Evaluating a Keyword-Based Algorithm for Assigning Nature of Injury and Body Part to Occupational Injury and Illness Narratives

Monday, June 23, 2014: 2:00 PM
209, Nashville Convention Center
Kathleen Grattan , Massachusetts Department of Public Health, Boston, MA
Kathleen Fitzsimmons , Massachusetts Department of Public Health, Boston, MA
SangWoo Tak , Southern California NIOSH Education and Research Center, Los Angeles, CA
Letitia K. Davis , Massachusetts Department of Public Health, Boston, MA

BACKGROUND: Assignment of standardized codes to narratives in occupational health data such as workers’ compensation and the Bureau of Labor Statistics Survey of Occupational Injuries and Illnesses (BLS SOII) is essential to aggregate the data needed to understand the extent and distribution of occupational injury and illness. Application of computer assisted, automated or semi-automated, methods can improve the quality, uniformity, and completeness of coding while allowing for efficient use of limited surveillance resources.

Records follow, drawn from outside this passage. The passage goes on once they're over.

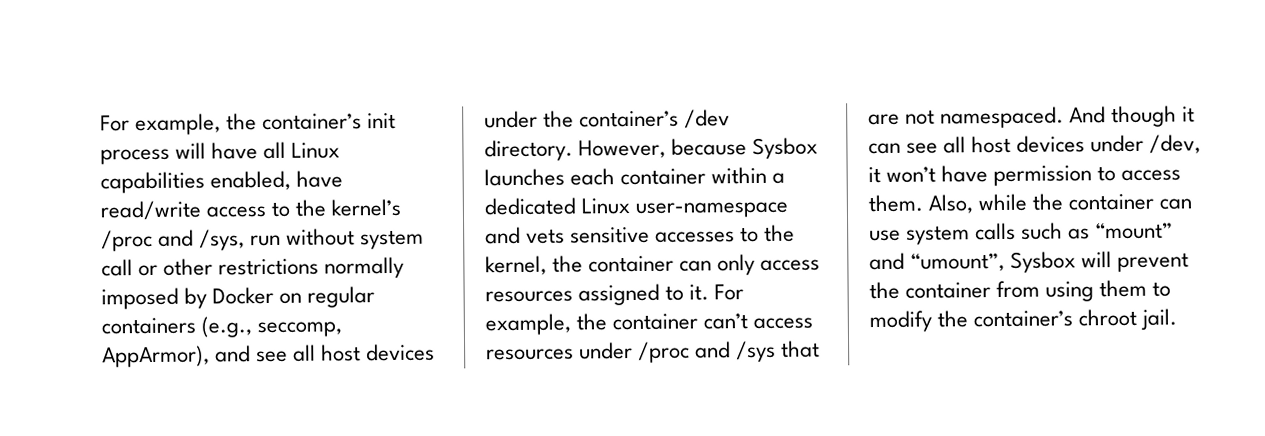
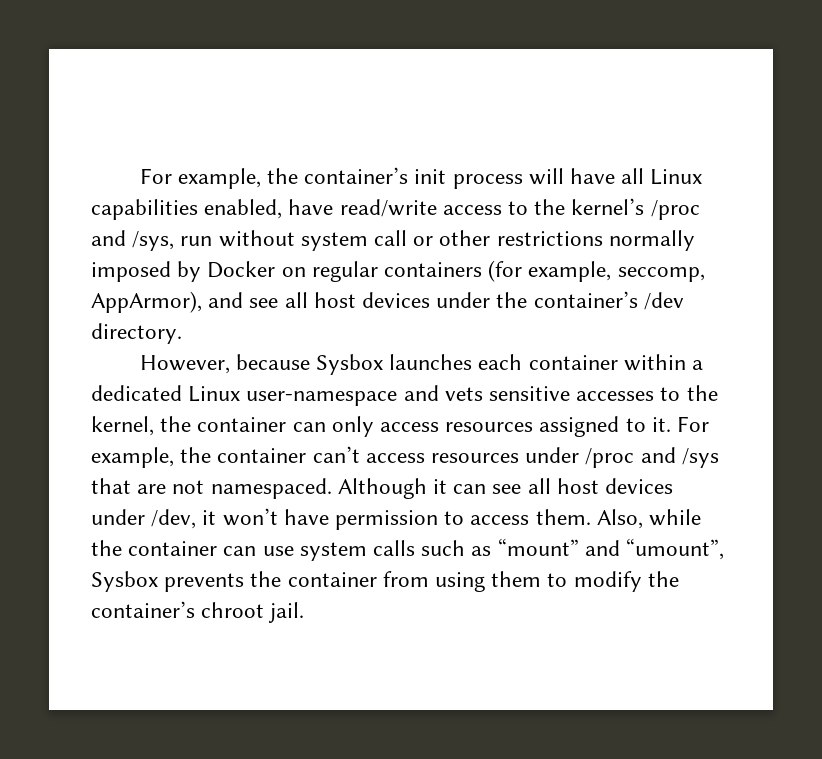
[201,316,253,338] (e.g., -> [488,260,612,282] (for example,
(573, 150) none -> (182, 333) //
[1069,105,1178,128] And though -> [337,478,427,499] Although
[1081,251,1190,273] will prevent -> [164,573,245,592] prevents

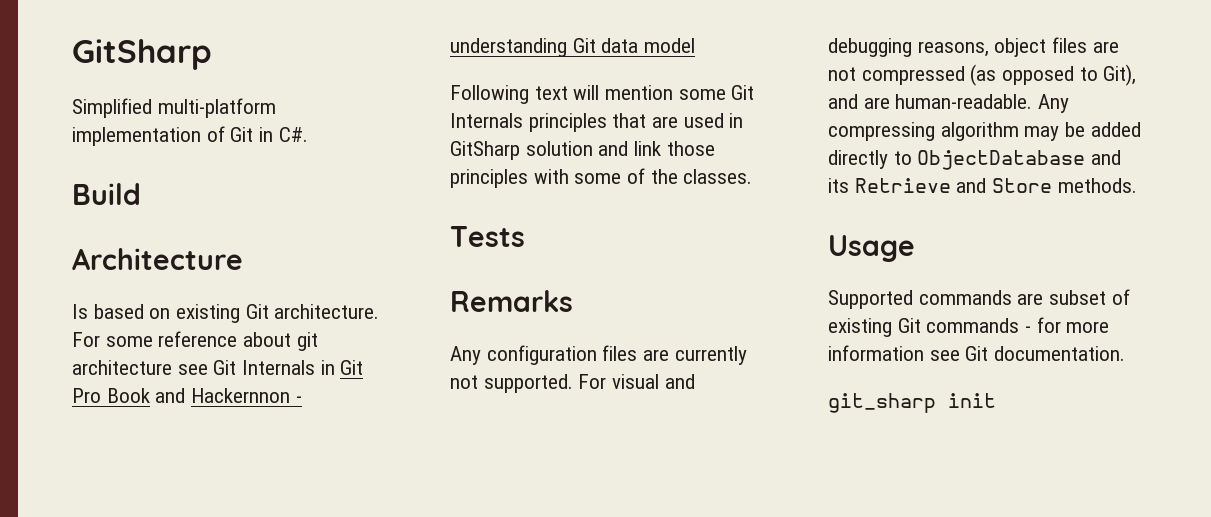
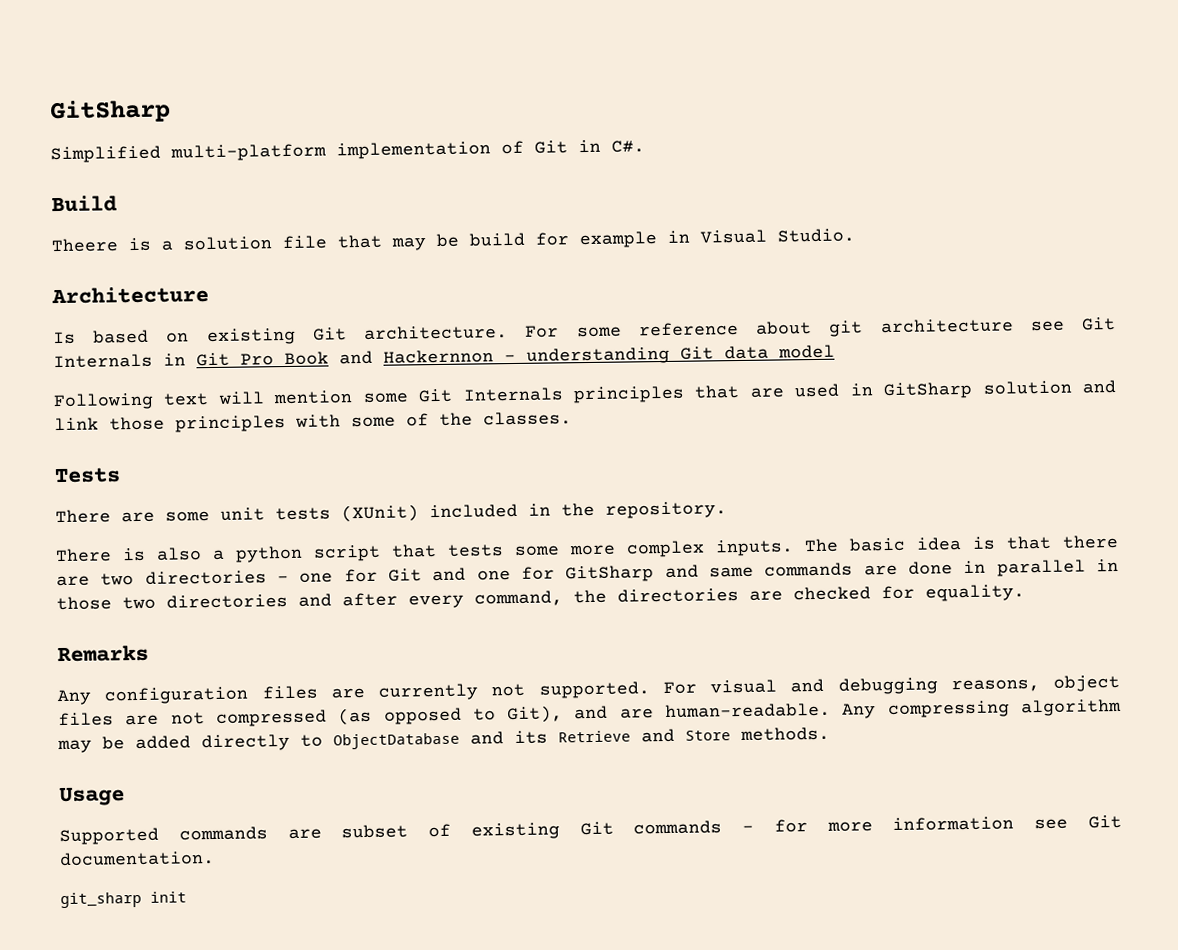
(141, 194) none -> [51,228,855,253] // Theere is a solution file that may be build for example in Visual Studio.
(525, 236) none -> [55,501,727,524] [55,534,1119,563] [56,558,1120,587] [56,584,1025,611] // There are some unit tests (XUnit) included in the repository. // There is also a python script that tests some more complex inputs. The basic idea is that there are two directories - one for Git and one for GitSharp and same commands are done in parallel in those two directories and after every command, the directories are checked for equality.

METHODS: A SAS-based algorithm was applied to narrative fields included in a sample of cases from the BLS SOII for Massachusetts. The algorithm assigned Nature of Injury (NOI) and Body Part (BP) codes based on the presence of key words in the narratives. Codes were assigned according to a modified version of the American National Standard Institute (ANSI) coding system, and conversion to the Occupational Injury and Illness Coding System (OIICS) was made via crosswalks. An important caveat of the algorithm is that it allows for more than one NOI and BP to be coded per case narrative. Notably, OIICS rules of selection instruct users to choose only one code. To evaluate algorithm performance at the 2-digit OIICS level, sensitivity and positive predictive value (PPV) were calculated using BLS manually assigned codes as the gold standard.

RESULTS: The algorithm assigned NOI and BP to 95.5% and 98.1% of the SOII cases, respectively. Of these, 35.6% were assigned multiple NOI codes. Overall measures of sensitivity for NOI and BP were 53.6% and 42.9%, respectively. For both NOI and BP, sensitivity and PPV varied by specific 2-digit OIICS category. The algorithm’s performance improved when restricted to cases where a single NOI or BP was assigned. For this subset, PPV for the majority of high frequency NOI and BP categories exceeded 95% and 90%, respectively.  

CONCLUSIONS: The algorithm for coding NOI and BP did not perform well when applied to all SOII cases. This was explained in part by the fact that this algorithm allowed for assigning multiple NOIs and BPs and did not incorporate OIICS rules for coding such cases. However, this basic algorithm can substantially reduce the amount of manual coding when restricted to cases where a single NOI or BP was assigned. Additionally, this analysis highlights the potential loss of information about the work-related incident that can occur when one relies on a classification system such as OIICS that allows only one NOI or BP to be chosen per case.